Throat punches and snowflakes.

So I’m an aspiring personal development author and speaker currently moonlighting as a waiter. That’s right, a waiter. On a very basic level I get paid to ask people what they want and bring it to them. It’s greeaaaat.

 

This position of employment requires me to deal with people for a living. All kinds of people. Some are very pleasant and kind and some are fucking assholes that I want to punch in the throat. Regardless of the type of person I’m dealing with, I go through the motions and make sure they have everything they need.

 
Throughout the countless interactions I have on a daily basis, I’ve come to be able to read people fairly well. It comes with the territory. I can usually tell within the first fifteen seconds of meeting people whether or not I’m going to want to throat punch them at some point during the night.
 
You learn to read peoples energies. As I said before, some people are kind, some are rude, some aren’t paying attention, and some are buried in their phones. The people who are trying to escape something and the people who are just trying to have a good time.
 
But, every once in a while I get customers who have this overwhelming sense of peace as if they are centered in themselves in a way that can’t be explained. It’s not arrogance or confidence, but authenticity at the highest degree. As if they know exactly who they are, what they’re doing and why they’re doing it.
 
Here I stand with this fake ass smile like “what can I get you sir” and I’m completely drawn into their genuine aura, nearly envious of their appearance of having all the answers.
 
It’s these types of people who may have changed my life.
 
After taking notice of this on more than once occasion I started paying closer attention to people. I wanted to understand what separated me from them. I wanted answers. How the fuck were they so grounded in who they were? How could I become such a man?
 
When I left those types of interactions it’s as if their energy had rubbed off on me. That type of positive authenticity in a world of people who have no idea who the fuck they are is compelling.
So I started reading books. I started following thought leaders on social media and influencers in the personal development world. My findings were astonishing.
 
See the type of people I’m speaking of don’t depend on social media to tell them who they are, nor do they base their level of attractiveness on how many likes they got on a selfie. It’s not the Kardashians or other reality television stars whose behaviors they model. These outside forms of approval and social influence mean nothing to them because they have the one thing so many, including myself, struggle with and that magical damaged link is self-acceptance.
 
Self-acceptance- an individual’s satisfaction or happiness with oneself.

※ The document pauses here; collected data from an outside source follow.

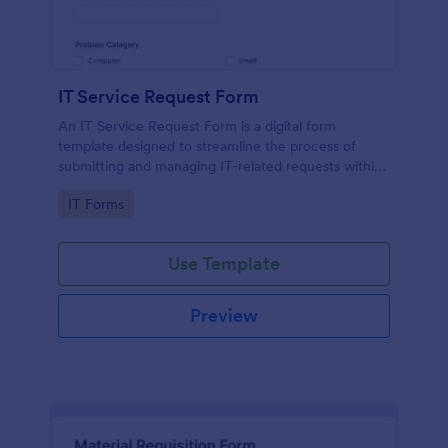
IT Service Request Form
An IT Service Request Form is a digital form
template designed to streamline the process of
submitting and managing IT-related requests within
an organization
Go to Category:
IT Forms
Use Template
Preview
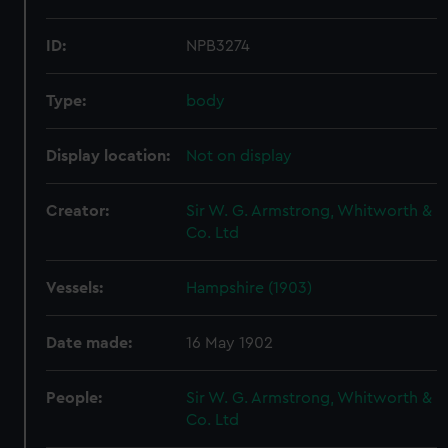
ID:
NPB3274
Type:
body
Display location:
Not on display
Creator:
Sir W. G. Armstrong, Whitworth &
Co. Ltd
Vessels:
Hampshire (1903)
Date made:
16 May 1902
People:
Sir W. G. Armstrong, Whitworth &
Co. Ltd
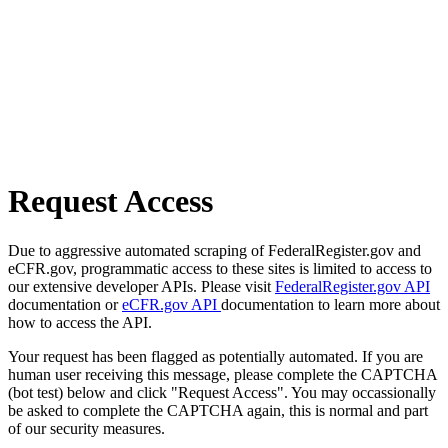
Request Access
Due to aggressive automated scraping of FederalRegister.gov and
eCFR.gov, programmatic access to these sites is limited to access to
our extensive developer APIs. Please visit
FederalRegister.gov API
documentation or
eCFR.gov API
documentation to learn more about
how to access the API.
Your request has been flagged as potentially automated. If you are
human user receiving this message, please complete the CAPTCHA
(bot test) below and click "Request Access". You may occassionally
be asked to complete the CAPTCHA again, this is normal and part
of our security measures.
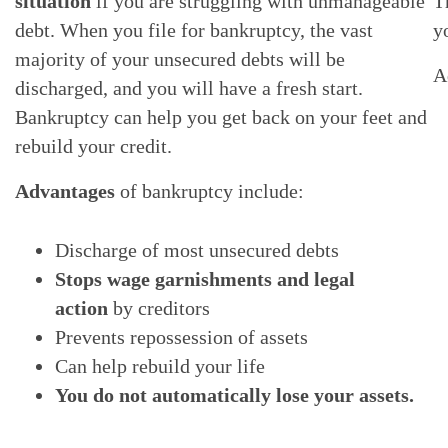
situation
if you are struggling with unmanageable
T
debt. When you file for bankruptcy, the vast
y
majority of your unsecured debts will be
A
discharged, and you will have a fresh start.
Bankruptcy can help you get back on your feet and
rebuild your credit.
Advantages
of bankruptcy include:
Discharge of most unsecured debts
Stops wage garnishments and legal
action
by creditors
Prevents repossession of assets
Can help rebuild your life
You do not automatically lose your assets.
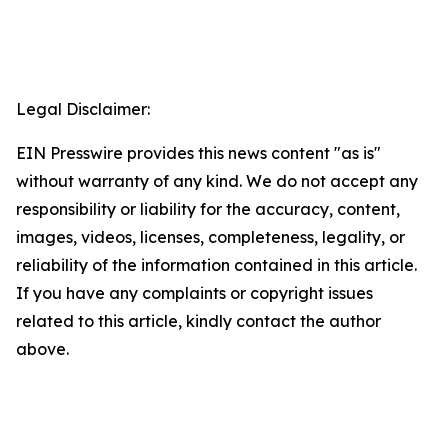
Legal Disclaimer:
EIN Presswire provides this news content "as is"
without warranty of any kind. We do not accept any
responsibility or liability for the accuracy, content,
images, videos, licenses, completeness, legality, or
reliability of the information contained in this article.
If you have any complaints or copyright issues
related to this article, kindly contact the author
above.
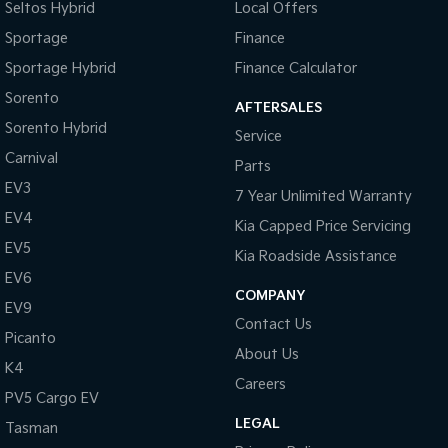
Seltos Hybrid
Local Offers
Sportage
Finance
Sportage Hybrid
Finance Calculator
Sorento
AFTERSALES
Sorento Hybrid
Service
Carnival
Parts
EV3
7 Year Unlimited Warranty
EV4
Kia Capped Price Servicing
EV5
Kia Roadside Assistance
EV6
COMPANY
EV9
Contact Us
Picanto
About Us
K4
Careers
PV5 Cargo EV
LEGAL
Tasman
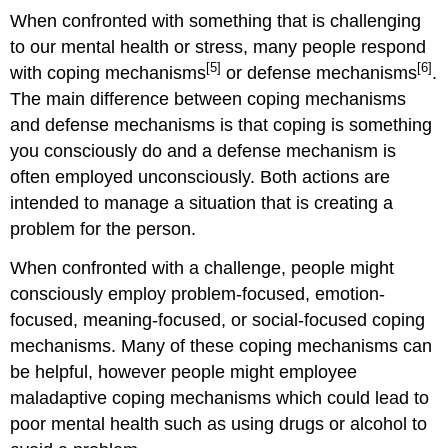
When confronted with something that is challenging
to our mental health or stress, many people respond
[5]
[6]
with coping mechanisms
or defense mechanisms
.
The main difference between coping mechanisms
and defense mechanisms is that coping is something
you consciously do and a defense mechanism is
often employed unconsciously. Both actions are
intended to manage a situation that is creating a
problem for the person.
When confronted with a challenge, people might
consciously employ problem-focused, emotion-
focused, meaning-focused, or social-focused coping
mechanisms. Many of these coping mechanisms can
be helpful, however people might employee
maladaptive coping mechanisms which could lead to
poor mental health such as using drugs or alcohol to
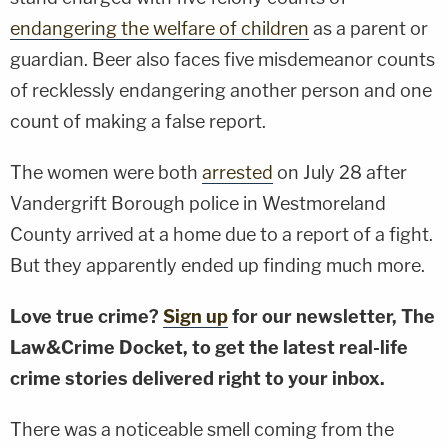
endangering the welfare of children
as a parent or
guardian. Beer also faces five misdemeanor counts
of recklessly endangering another person and one
count of making a false report.
The women were both
arrested
on July 28 after
Vandergrift Borough police in Westmoreland
County arrived at a home due to a report of a fight.
But they apparently ended up finding much more.
Love true crime?
Sign up
for our newsletter, The
Law&Crime Docket, to get the latest real-life
crime stories delivered right to your inbox.
There was a noticeable smell coming from the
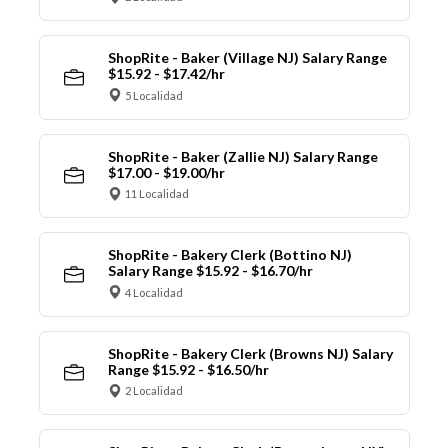
ShopRite - Baker (Village NJ) Salary Range
$15.92 - $17.42/hr
5 Localidad
ShopRite - Baker (Zallie NJ) Salary Range
$17.00 - $19.00/hr
11 Localidad
ShopRite - Bakery Clerk (Bottino NJ)
Salary Range $15.92 - $16.70/hr
4 Localidad
ShopRite - Bakery Clerk (Browns NJ) Salary
Range $15.92 - $16.50/hr
2 Localidad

It involves self-understanding, a realistic, albeit, subjective, awareness of one’s strengths and weaknesses. It results in an individual’s feeling about oneself that they are of “unique worth”.
 
Unique worth? No wonder that mother fuckers all smiley and charming. He truly in his heart believes he’s a snowflake.
 
All jokes aside, self-acceptance is some real shit. It is one of the hardest things in my experience to attain and it seems as if when I gain it in one area of my life it is fleeting in another but it’s a process and a process that does not include likes, double taps, or the Kardashians.
 
It’s the key to true happiness and unlocks all the doors.
 
So how do we get it?
 
Love yourself. Be kind to yourself. Cut out the negative self-talk. Speak to yourself the same way you would speak to your lover, your mother, or someone you admire. Take better care of your mind and body, eat right (at least 50% of the time to start), exercise. Stop comparing yourself to others and discover who you truly are.
 
May we all be a little more authentically us every day. I promise it’s worth it.